Literature DB >> 22373282

Effect of population stratification analysis on false-positive rates for common and rare variants.

Hua He¹, Xue Zhang, Lili Ding, Tesfaye M Baye, Brad G Kurowski, Lisa J Martin.

Abstract

Principal components analysis (PCA) has been successfully used to correct for population stratification in genome-wide association studies of common variants. However, rare variants also have a role in common disease etiology. Whether PCA successfully controls population stratification for rare variants has not been addressed.
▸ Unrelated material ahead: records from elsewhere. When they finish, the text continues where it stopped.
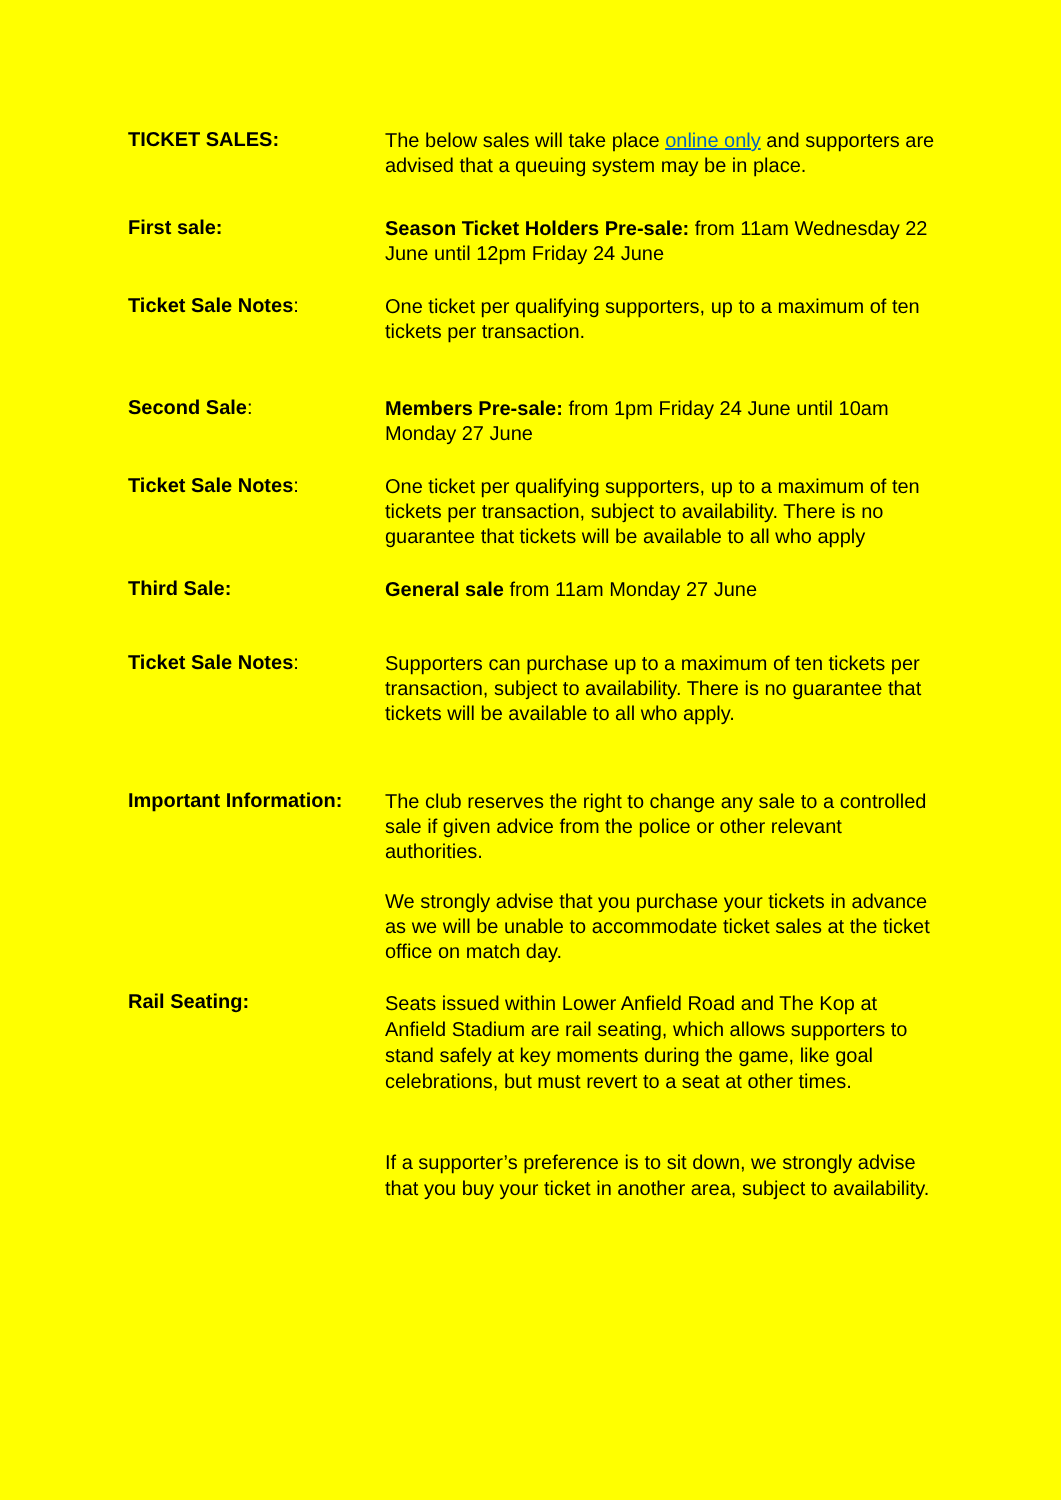TICKET SALES:
The below sales will take place online only and supporters are advised that a queuing system may be in place.
First sale:
Season Ticket Holders Pre-sale: from 11am Wednesday 22 June until 12pm Friday 24 June
Ticket Sale Notes:
One ticket per qualifying supporters, up to a maximum of ten tickets per transaction.
Second Sale:
Members Pre-sale: from 1pm Friday 24 June until 10am Monday 27 June
Ticket Sale Notes:
One ticket per qualifying supporters, up to a maximum of ten tickets per transaction, subject to availability. There is no guarantee that tickets will be available to all who apply
Third Sale:
General sale from 11am Monday 27 June
Ticket Sale Notes:
Supporters can purchase up to a maximum of ten tickets per transaction, subject to availability. There is no guarantee that tickets will be available to all who apply.
Important Information:
The club reserves the right to change any sale to a controlled sale if given advice from the police or other relevant authorities.
We strongly advise that you purchase your tickets in advance as we will be unable to accommodate ticket sales at the ticket office on match day.
Rail Seating:
Seats issued within Lower Anfield Road and The Kop at Anfield Stadium are rail seating, which allows supporters to stand safely at key moments during the game, like goal celebrations, but must revert to a seat at other times.
If a supporter’s preference is to sit down, we strongly advise that you buy your ticket in another area, subject to availability.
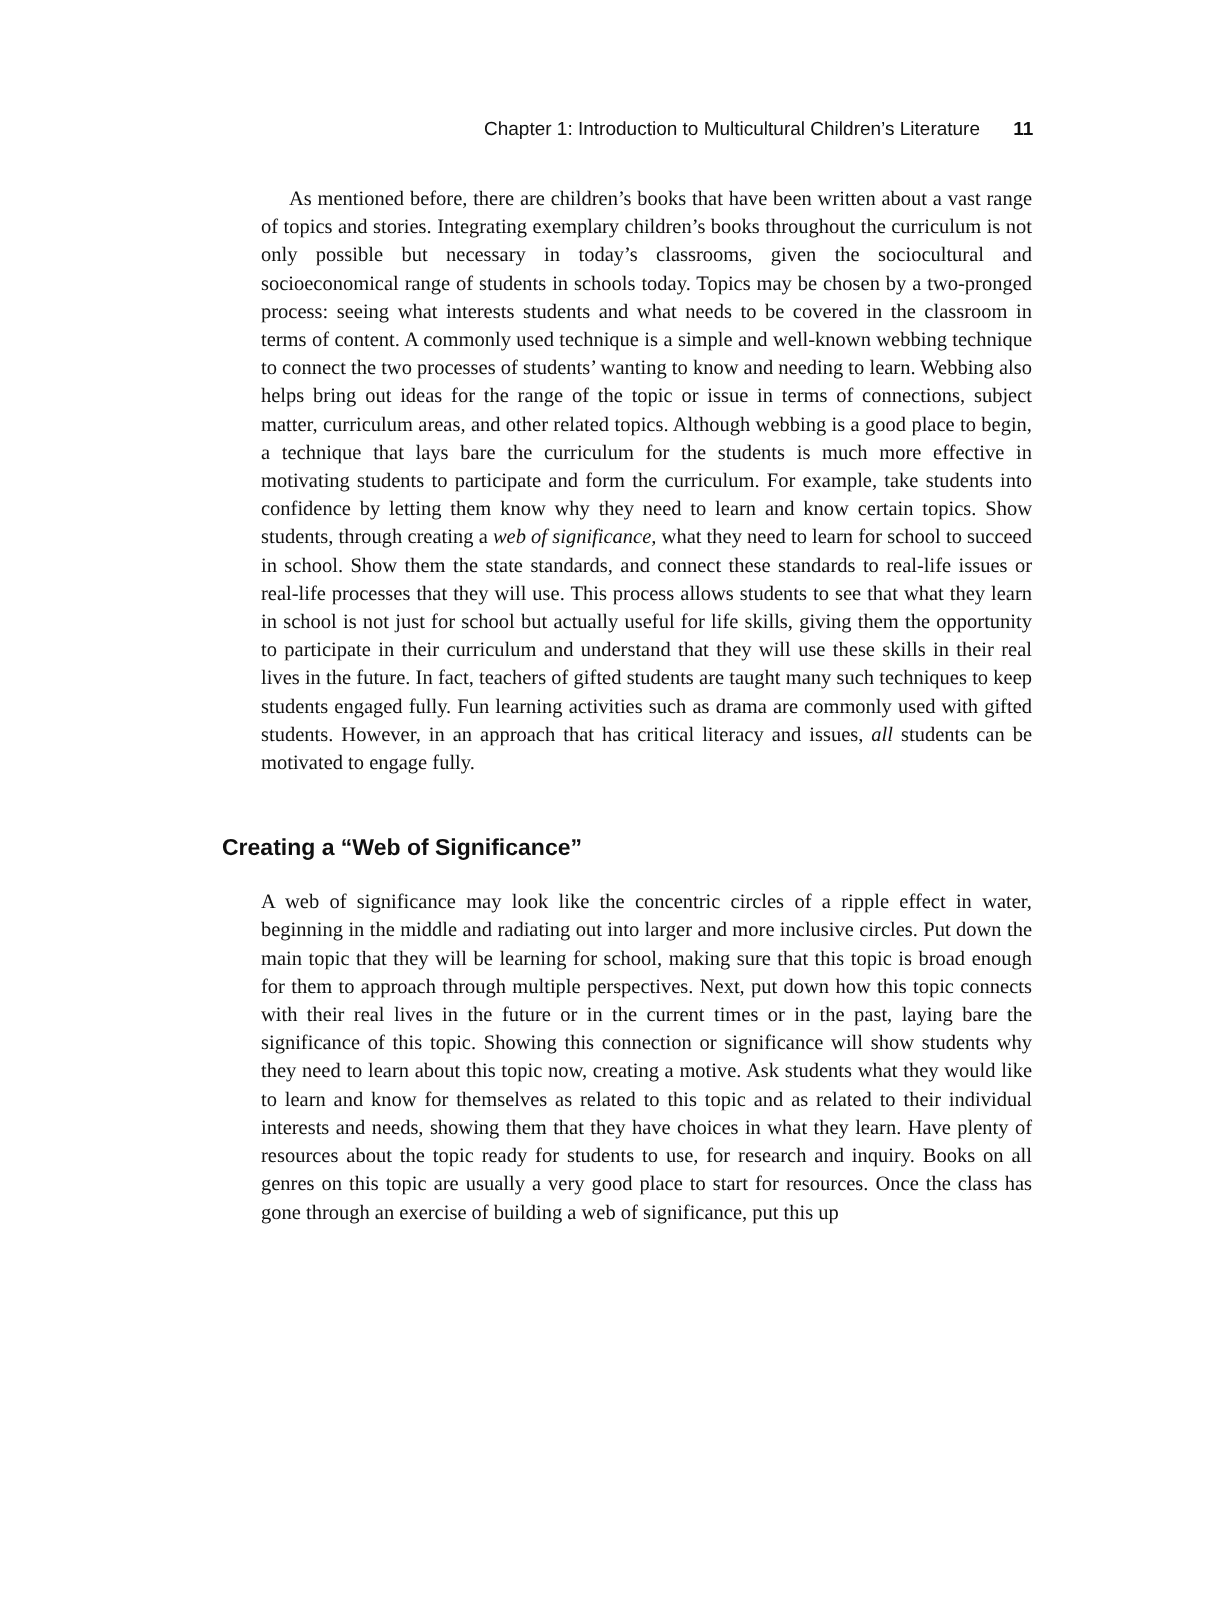Chapter 1: Introduction to Multicultural Children’s Literature 11
As mentioned before, there are children’s books that have been written about a vast range of topics and stories. Integrating exemplary children’s books throughout the curriculum is not only possible but necessary in today’s classrooms, given the sociocultural and socioeconomical range of students in schools today. Topics may be chosen by a two-pronged process: seeing what interests students and what needs to be covered in the classroom in terms of content. A commonly used technique is a simple and well-known webbing technique to connect the two processes of students’ wanting to know and needing to learn. Webbing also helps bring out ideas for the range of the topic or issue in terms of connections, subject matter, curriculum areas, and other related topics. Although webbing is a good place to begin, a technique that lays bare the curriculum for the students is much more effective in motivating students to participate and form the curriculum. For example, take students into confidence by letting them know why they need to learn and know certain topics. Show students, through creating a web of significance, what they need to learn for school to succeed in school. Show them the state standards, and connect these standards to real-life issues or real-life processes that they will use. This process allows students to see that what they learn in school is not just for school but actually useful for life skills, giving them the opportunity to participate in their curriculum and understand that they will use these skills in their real lives in the future. In fact, teachers of gifted students are taught many such techniques to keep students engaged fully. Fun learning activities such as drama are commonly used with gifted students. However, in an approach that has critical literacy and issues, all students can be motivated to engage fully.
Creating a “Web of Significance”
A web of significance may look like the concentric circles of a ripple effect in water, beginning in the middle and radiating out into larger and more inclusive circles. Put down the main topic that they will be learning for school, making sure that this topic is broad enough for them to approach through multiple perspectives. Next, put down how this topic connects with their real lives in the future or in the current times or in the past, laying bare the significance of this topic. Showing this connection or significance will show students why they need to learn about this topic now, creating a motive. Ask students what they would like to learn and know for themselves as related to this topic and as related to their individual interests and needs, showing them that they have choices in what they learn. Have plenty of resources about the topic ready for students to use, for research and inquiry. Books on all genres on this topic are usually a very good place to start for resources. Once the class has gone through an exercise of building a web of significance, put this up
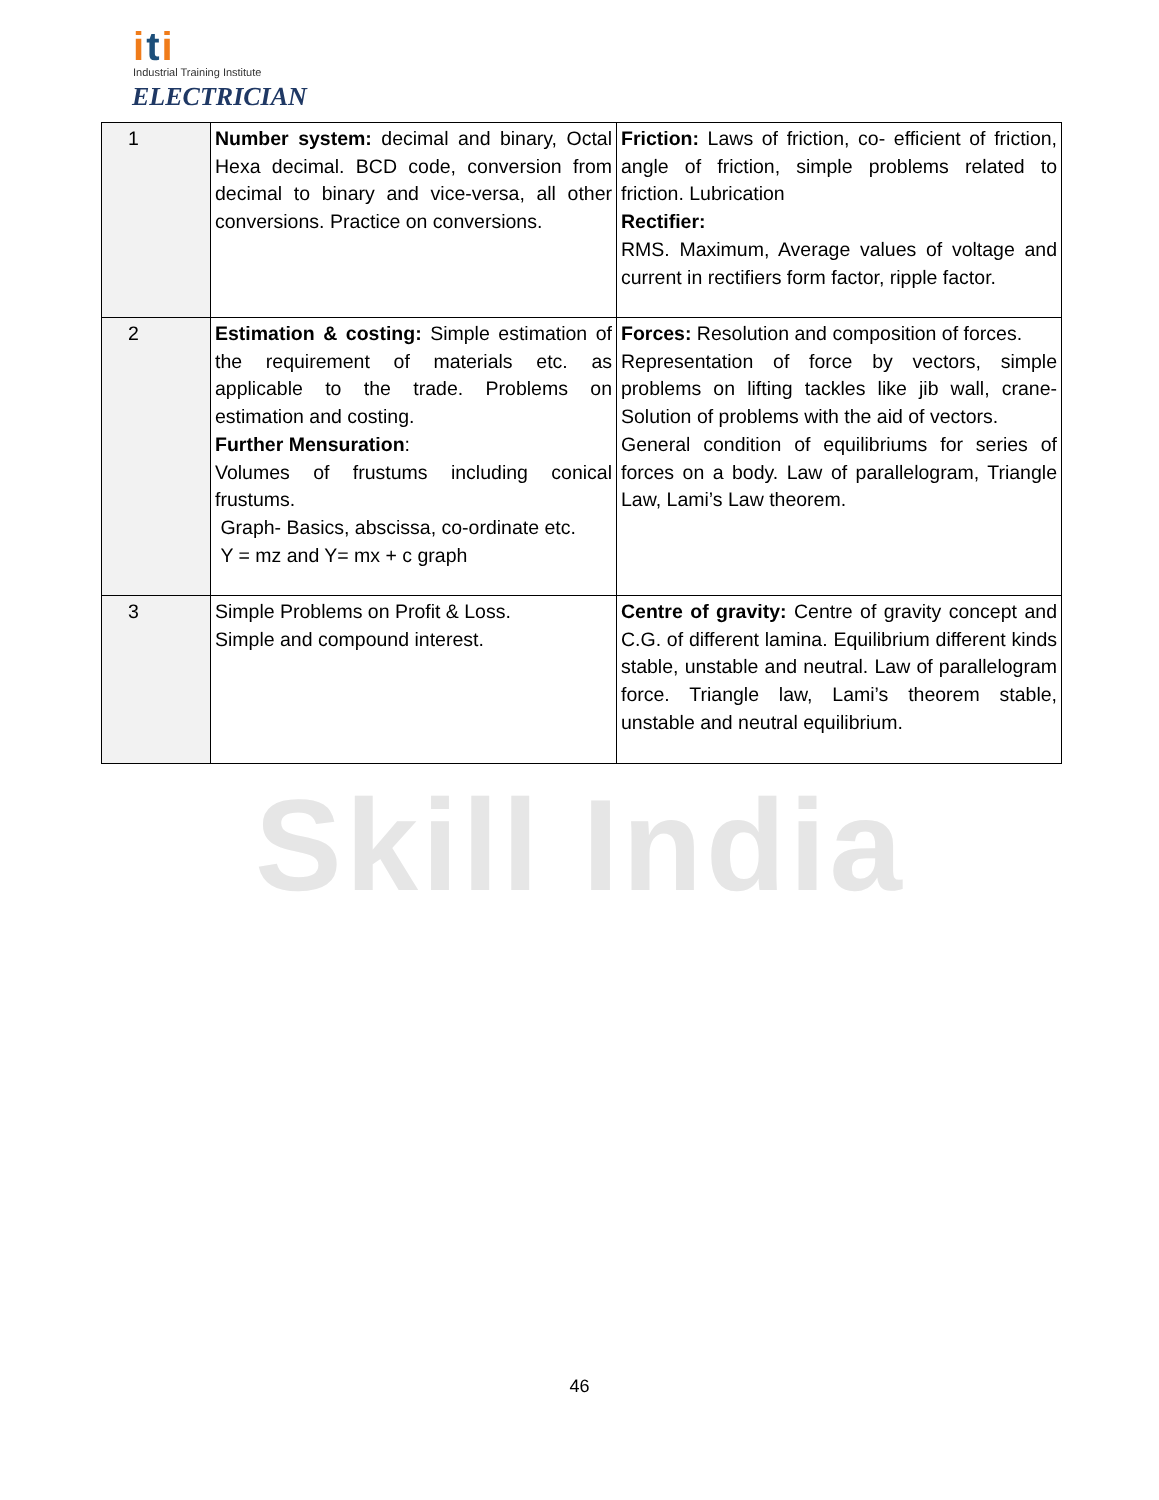Skill India
iti
Industrial Training Institute
ELECTRICIAN
| 1 | Number system: decimal and binary, Octal Hexa decimal. BCD code, conversion from decimal to binary and vice-versa, all other conversions. Practice on conversions. | Friction: Laws of friction, co- efficient of friction, angle of friction, simple problems related to friction. Lubrication Rectifier: RMS. Maximum, Average values of voltage and current in rectifiers form factor, ripple factor. |
| 2 | Estimation & costing: Simple estimation of the requirement of materials etc. as applicable to the trade. Problems on estimation and costing. Further Mensuration : Volumes of frustums including conical frustums. Graph- Basics, abscissa, co-ordinate etc. Y = mz and Y= mx + c graph | Forces: Resolution and composition of forces. Representation of force by vectors, simple problems on lifting tackles like jib wall, crane- Solution of problems with the aid of vectors. General condition of equilibriums for series of forces on a body. Law of parallelogram, Triangle Law, Lami’s Law theorem. |
| 3 | Simple Problems on Profit & Loss. Simple and compound interest. | Centre of gravity: Centre of gravity concept and C.G. of different lamina. Equilibrium different kinds stable, unstable and neutral. Law of parallelogram force. Triangle law, Lami’s theorem stable, unstable and neutral equilibrium. |
46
Thus we evaluate the effect of population stratification analysis on false-positive rates for common and rare variants at the single-nucleotide polymorphism (SNP) and gene level. We use the simulation data from Genetic Analysis Workshop 17 and compare false-positive rates with and without PCA at the SNP and gene level. We found that SNPs' minor allele frequency (MAF) influenced the ability of PCA to effectively control false discovery. Specifically, PCA reduced false-positive rates more effectively in common SNPs (MAF > 0.05) than in rare SNPs (MAF < 0.01). Furthermore, at the gene level, although false-positive rates were reduced, power to detect true associations was also reduced using PCA. Taken together, these results suggest that sequence-level data should be interpreted with caution, because extremely rare SNPs may exhibit sporadic association that is not controlled using PCA.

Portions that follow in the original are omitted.